• DOCUMENT:
SECURITIES AND EXCHANGE COMMISSION
                             WASHINGTON, D.C. 20549

                               -----------------

                                    FORM 8-K


                                 CURRENT REPORT
                     PURSUANT TO SECTION 13 OR 15(d) OF THE
                         SECURITIES EXCHANGE ACT OF 1934



     Date of report (Date of earliest event reported):    February 5, 1998



                        COMCAST UK CABLE PARTNERS LIMITED
            ------------------------------------------------------
            (Exact name of registrant as specified in its charter)


   Bermuda                           0-24792               Not applicable
- ----------------                ----------------         -------------------
(State or Other                 (Commission File           (IRS Employer
Jurisdiction of                     Number)              Identification No.)
  Incorporation)


                      Clarendon House, 2 Church Street West
                            Hamilton, HM 11, Bermuda
           --------------------------------------------------------
           (Address of principal executive offices)      (Zip Code)




      Registrant's telephone number, including area code: (441) 295-5950
                                                          --------------


      ITEM 5. Other Events.

      On February 5, 1998, Comcast UK Cable Partners Limited ("Comcast UK")
announced that it had entered into an Agreement and Plan of Amalgamation (the
"Amalgamation Agreement") with NTL Incorporated, a Delaware corporation ("NTL"),
and NTL (Bermuda) Limited, a Bermuda corporation and a wholly-owned subsidiary
of NTL ("Merger Subsidiary"). As a result of the transaction, Comcast UK will
become a wholly-owned subsidiary of NTL.

      Except in the circumstances described below, shareholders of Comcast UK
will receive 0.3745 shares of NTL common stock for each one share of Comcast UK
Class A or Class B common stock. If the average closing price of the NTL common
stock for a specified period of time (the "Average Price") prior to the Comcast
UK shareholders meeting is less than $26.70, then Comcast UK will have the
option to terminate the transaction, subject to the right of NTL to adjust the
exchange ratio such that one Comcast UK share will be exchanged for a number of
shares of NTL common stock equal to $10. 00 (based on the Average Price).

• SET TASKS:
1) Reproduce verbatim the stretch of the Comcast UK Form 8-K from "Registrant's telephone number, including" through "5. Other Events.".
2) Continue the Comcast UK Form 8-K, picking up after its final sentence above.

• INFORMATION SHOWN:

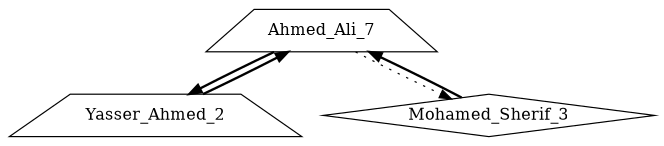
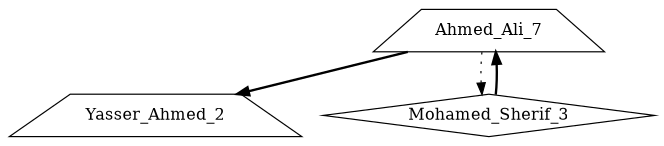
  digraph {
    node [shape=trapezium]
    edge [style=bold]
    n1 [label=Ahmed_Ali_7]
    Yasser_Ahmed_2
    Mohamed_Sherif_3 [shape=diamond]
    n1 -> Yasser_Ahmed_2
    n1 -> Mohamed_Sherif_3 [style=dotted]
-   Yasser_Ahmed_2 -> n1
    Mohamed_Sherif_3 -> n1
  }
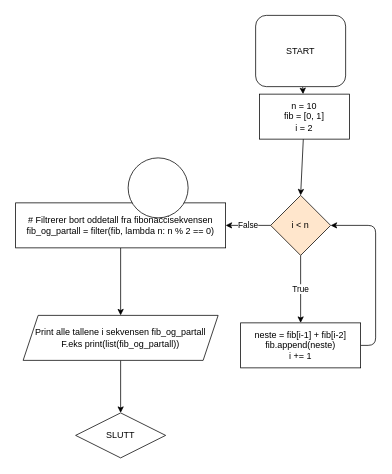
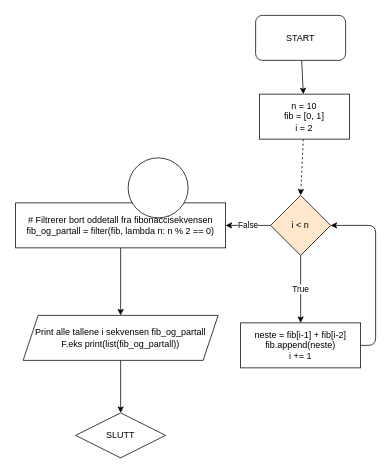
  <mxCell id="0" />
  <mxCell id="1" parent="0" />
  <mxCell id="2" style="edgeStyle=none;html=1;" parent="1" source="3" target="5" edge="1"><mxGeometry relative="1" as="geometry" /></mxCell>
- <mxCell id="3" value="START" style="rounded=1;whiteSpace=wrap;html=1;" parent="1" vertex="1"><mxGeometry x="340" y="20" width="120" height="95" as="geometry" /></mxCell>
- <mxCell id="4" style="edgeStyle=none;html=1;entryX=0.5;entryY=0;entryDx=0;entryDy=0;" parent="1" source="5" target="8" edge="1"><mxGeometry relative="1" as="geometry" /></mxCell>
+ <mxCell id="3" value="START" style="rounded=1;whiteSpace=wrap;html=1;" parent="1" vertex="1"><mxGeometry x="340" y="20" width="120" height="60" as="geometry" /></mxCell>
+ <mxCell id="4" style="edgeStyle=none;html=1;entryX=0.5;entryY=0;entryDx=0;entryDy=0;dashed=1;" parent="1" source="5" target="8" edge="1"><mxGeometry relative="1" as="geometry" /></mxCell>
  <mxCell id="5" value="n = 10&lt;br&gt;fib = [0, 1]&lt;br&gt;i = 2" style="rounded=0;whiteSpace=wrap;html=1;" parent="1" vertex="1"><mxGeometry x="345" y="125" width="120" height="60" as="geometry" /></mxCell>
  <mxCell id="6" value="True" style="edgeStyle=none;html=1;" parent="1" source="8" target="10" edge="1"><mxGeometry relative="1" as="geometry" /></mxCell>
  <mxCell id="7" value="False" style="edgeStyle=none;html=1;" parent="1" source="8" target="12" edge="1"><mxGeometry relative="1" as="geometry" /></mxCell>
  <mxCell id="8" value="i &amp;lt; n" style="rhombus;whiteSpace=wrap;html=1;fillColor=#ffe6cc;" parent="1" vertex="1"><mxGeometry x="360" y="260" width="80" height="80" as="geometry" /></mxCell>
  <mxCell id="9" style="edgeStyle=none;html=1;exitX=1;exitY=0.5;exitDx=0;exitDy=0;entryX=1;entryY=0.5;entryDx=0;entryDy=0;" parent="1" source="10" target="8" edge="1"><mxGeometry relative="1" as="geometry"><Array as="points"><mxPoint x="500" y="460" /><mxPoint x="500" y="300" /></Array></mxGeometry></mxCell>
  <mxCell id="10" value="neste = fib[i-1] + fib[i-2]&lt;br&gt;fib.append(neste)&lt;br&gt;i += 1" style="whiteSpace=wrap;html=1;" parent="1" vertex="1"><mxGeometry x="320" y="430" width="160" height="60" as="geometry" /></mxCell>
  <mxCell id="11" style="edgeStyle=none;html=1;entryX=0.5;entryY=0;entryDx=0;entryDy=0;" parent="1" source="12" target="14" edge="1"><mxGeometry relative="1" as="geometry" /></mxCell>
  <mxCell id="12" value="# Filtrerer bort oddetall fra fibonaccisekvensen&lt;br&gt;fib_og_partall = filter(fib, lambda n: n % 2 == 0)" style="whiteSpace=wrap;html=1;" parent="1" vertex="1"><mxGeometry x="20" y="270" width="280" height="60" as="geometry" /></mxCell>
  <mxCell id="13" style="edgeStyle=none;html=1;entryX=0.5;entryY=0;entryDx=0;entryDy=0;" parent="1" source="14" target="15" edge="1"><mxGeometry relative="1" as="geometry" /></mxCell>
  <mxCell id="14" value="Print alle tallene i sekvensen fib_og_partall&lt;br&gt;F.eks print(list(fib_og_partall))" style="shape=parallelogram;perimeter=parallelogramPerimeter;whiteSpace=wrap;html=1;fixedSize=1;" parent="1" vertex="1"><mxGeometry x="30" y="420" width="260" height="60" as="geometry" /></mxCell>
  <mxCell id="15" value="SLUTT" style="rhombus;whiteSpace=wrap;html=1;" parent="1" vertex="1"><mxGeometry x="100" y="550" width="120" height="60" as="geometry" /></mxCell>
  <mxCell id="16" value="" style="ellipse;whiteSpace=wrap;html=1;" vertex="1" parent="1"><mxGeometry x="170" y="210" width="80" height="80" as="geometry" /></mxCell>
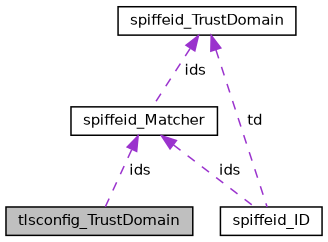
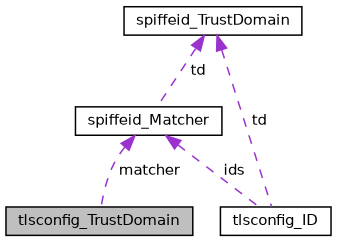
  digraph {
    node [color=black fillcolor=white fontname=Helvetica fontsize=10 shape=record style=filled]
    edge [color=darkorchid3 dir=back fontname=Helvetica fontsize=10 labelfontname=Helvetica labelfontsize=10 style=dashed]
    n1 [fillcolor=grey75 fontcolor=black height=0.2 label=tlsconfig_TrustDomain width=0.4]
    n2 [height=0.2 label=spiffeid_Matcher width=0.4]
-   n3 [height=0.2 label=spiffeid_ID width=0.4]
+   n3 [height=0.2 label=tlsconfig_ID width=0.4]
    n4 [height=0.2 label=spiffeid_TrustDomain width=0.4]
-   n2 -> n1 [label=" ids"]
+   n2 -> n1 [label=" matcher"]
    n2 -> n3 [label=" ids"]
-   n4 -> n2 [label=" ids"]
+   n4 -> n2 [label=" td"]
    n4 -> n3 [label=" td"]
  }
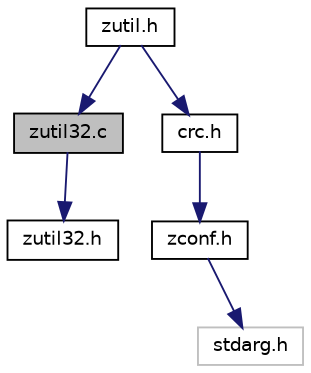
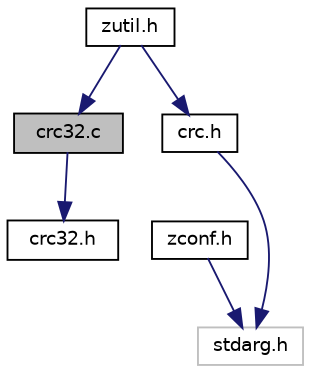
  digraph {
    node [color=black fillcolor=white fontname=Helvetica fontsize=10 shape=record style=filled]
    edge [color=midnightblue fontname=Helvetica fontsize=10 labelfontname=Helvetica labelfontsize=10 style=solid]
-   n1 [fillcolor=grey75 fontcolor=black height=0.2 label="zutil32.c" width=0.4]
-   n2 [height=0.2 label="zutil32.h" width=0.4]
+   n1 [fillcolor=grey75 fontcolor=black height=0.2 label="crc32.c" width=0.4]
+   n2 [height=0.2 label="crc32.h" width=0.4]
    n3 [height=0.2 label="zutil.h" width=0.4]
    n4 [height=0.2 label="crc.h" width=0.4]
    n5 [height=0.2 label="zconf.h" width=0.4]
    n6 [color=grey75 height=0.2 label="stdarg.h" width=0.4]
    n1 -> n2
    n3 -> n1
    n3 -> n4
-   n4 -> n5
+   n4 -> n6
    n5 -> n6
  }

---

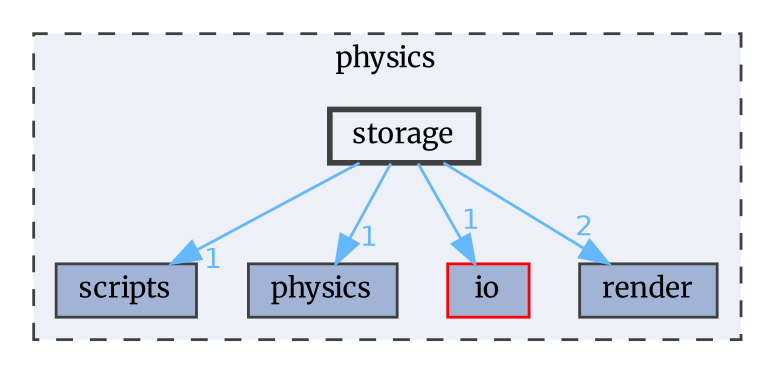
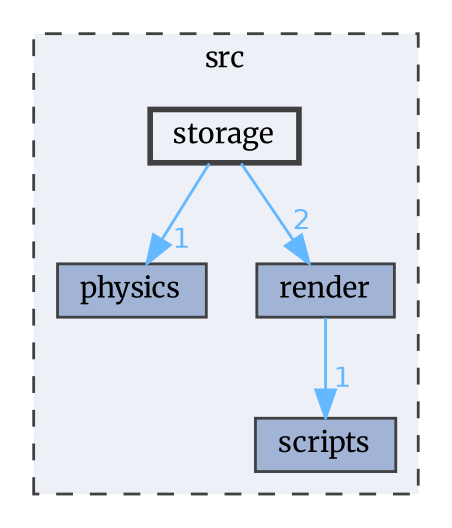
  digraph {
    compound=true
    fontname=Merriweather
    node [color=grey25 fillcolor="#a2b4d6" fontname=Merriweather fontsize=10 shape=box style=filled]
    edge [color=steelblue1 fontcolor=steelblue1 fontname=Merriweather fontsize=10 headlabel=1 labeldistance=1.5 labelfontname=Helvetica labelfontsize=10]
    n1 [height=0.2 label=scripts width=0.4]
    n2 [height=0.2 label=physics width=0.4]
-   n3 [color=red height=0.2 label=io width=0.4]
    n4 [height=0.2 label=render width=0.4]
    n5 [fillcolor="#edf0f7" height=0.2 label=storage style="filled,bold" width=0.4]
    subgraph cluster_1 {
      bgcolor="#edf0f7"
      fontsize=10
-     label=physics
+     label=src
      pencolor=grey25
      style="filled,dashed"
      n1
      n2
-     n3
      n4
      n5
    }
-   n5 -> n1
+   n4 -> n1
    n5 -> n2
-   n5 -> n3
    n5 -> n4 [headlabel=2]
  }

--

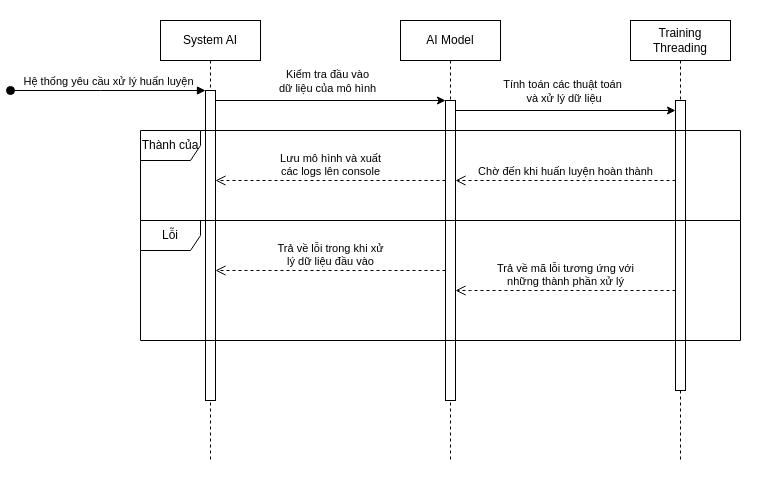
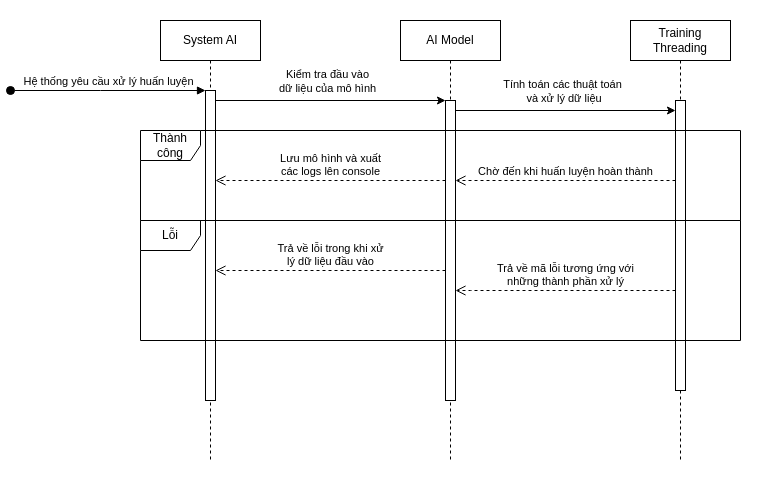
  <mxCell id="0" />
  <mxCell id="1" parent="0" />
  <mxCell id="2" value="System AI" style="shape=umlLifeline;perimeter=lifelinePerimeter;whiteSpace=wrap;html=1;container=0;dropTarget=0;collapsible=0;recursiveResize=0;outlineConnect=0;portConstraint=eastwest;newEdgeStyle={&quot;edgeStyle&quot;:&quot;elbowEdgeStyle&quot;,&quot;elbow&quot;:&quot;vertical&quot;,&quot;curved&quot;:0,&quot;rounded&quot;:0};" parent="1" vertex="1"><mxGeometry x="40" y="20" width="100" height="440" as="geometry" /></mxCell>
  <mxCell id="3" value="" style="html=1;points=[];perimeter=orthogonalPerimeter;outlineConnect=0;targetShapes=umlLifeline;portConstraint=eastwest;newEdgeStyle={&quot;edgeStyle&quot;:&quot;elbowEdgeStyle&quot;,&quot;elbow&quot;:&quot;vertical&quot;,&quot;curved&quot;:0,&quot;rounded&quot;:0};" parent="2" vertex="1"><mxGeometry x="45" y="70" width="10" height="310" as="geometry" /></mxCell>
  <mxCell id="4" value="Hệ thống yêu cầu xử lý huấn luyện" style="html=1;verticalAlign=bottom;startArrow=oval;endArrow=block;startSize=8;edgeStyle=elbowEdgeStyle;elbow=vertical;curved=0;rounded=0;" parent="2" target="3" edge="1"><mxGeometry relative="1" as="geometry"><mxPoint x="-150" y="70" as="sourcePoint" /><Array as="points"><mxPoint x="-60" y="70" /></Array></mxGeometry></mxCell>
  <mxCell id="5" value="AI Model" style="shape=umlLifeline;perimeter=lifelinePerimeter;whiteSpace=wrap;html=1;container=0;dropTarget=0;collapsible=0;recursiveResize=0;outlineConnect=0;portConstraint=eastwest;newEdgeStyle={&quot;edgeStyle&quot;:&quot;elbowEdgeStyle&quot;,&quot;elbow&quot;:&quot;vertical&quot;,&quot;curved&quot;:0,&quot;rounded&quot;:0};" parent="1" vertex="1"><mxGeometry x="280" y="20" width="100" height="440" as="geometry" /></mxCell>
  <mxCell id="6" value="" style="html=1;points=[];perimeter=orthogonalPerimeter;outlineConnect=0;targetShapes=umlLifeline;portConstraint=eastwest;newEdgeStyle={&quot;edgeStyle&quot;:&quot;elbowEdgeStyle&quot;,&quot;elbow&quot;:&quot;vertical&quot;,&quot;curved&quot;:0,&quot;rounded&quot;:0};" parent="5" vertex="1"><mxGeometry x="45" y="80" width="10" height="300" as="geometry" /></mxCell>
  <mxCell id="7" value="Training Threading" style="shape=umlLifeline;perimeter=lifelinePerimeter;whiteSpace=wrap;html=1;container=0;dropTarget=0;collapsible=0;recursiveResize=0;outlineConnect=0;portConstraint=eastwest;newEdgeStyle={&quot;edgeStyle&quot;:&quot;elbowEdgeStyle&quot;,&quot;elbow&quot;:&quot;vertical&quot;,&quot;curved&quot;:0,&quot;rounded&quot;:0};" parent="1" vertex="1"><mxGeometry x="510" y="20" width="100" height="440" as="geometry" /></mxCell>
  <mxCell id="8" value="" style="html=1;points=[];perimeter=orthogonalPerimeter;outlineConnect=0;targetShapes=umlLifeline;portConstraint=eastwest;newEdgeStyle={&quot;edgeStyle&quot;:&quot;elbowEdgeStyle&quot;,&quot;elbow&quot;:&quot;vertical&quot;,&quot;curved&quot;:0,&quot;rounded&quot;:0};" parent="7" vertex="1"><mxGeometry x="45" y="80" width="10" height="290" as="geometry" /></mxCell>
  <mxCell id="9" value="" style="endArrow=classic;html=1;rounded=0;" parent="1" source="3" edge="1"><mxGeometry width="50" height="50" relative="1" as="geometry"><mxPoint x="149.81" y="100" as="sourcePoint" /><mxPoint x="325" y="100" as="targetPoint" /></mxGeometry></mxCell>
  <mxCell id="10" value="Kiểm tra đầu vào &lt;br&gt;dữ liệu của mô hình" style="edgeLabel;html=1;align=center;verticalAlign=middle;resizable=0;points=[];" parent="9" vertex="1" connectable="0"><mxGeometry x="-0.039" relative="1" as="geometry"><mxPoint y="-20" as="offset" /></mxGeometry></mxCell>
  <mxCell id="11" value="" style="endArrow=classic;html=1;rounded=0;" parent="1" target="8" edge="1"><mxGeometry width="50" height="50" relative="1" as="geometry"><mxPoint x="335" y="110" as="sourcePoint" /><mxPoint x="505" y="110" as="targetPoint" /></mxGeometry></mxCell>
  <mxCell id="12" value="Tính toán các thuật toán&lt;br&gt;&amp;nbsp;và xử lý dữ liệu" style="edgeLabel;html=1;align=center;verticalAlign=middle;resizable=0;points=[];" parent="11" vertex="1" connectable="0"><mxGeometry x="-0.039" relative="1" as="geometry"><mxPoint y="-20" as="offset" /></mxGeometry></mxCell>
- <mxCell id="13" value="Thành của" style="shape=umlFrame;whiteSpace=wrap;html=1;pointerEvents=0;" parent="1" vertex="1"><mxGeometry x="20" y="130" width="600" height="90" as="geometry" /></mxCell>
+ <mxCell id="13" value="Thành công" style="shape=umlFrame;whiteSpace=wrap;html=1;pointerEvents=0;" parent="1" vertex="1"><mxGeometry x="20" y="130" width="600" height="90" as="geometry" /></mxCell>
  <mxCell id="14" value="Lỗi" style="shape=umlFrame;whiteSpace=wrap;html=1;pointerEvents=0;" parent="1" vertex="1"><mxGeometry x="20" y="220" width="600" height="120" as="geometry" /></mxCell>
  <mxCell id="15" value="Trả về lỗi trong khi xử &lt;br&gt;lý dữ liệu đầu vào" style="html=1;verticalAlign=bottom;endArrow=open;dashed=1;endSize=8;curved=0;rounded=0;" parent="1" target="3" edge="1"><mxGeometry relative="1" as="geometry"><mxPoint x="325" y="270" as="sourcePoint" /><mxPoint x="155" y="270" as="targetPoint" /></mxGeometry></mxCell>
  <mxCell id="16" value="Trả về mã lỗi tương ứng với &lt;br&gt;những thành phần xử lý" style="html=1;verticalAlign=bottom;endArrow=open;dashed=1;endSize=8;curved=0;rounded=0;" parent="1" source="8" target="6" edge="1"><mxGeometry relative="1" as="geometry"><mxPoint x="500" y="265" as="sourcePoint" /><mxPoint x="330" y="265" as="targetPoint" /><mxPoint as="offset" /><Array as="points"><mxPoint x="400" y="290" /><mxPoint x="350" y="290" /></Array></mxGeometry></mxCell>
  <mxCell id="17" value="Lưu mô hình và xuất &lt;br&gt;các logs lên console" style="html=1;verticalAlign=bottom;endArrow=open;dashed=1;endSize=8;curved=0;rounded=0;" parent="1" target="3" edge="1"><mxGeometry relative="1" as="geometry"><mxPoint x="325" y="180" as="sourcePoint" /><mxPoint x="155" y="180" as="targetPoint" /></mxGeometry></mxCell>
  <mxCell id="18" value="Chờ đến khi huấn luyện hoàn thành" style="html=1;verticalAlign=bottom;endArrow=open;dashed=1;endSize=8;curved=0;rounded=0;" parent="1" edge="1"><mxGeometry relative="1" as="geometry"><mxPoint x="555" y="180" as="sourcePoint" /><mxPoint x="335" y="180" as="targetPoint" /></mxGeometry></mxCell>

• TASK ANSWERS:
1)
Registrant's telephone number, including area code: (441) 295-5950
                                                          --------------


      ITEM 5. Other Events.

2)
      Among the assets of Comcast UK are ownership interests in Cable London
      plc
("London") and Birmingham Cable Corporation Limited ("Birmingham"). Pursuant to
existing arrangements between Comcast UK and Telewest Communications plc
("Telewest"), a co-owner of interests in London and Birmingham, Telewest has
certain rights ("Rights") to acquire either or both of Comcast UK's interests in
these systems as a result of the transaction with NTL. However, as described in
the following paragraphs, the consummation of the transaction is not dependent
on the resolution of the Rights.

      If the Rights have been exercised by the closing of the transaction,
Comcast UK shareholders may receive (at the option of NTL), in lieu of a portion
of the consideration allocable to the interest subject to the exercised Right,
the per share proceeds from the sale of the interest to Telewest (net of taxes
on gain on sale), payable in cash or shares of NTL common stock valued at the
greater of $30.00 per share or the Average Price at closing (the "Exercise
Consideration"). Similarly, if at closing either of the Rights have not been
exercised, Comcast UK shareholders may receive (at the option of NTL), shares of
a new class of NTL preferred stock equal to a portion of the consideration
allocable to the interest subject to the unexercised Right. Of the consideration
to be received by the Comcast UK shareholders, the parties have allocated 31% to
Comcast UK's interest in London and 17% to Comcast UK's interest in Birmingham.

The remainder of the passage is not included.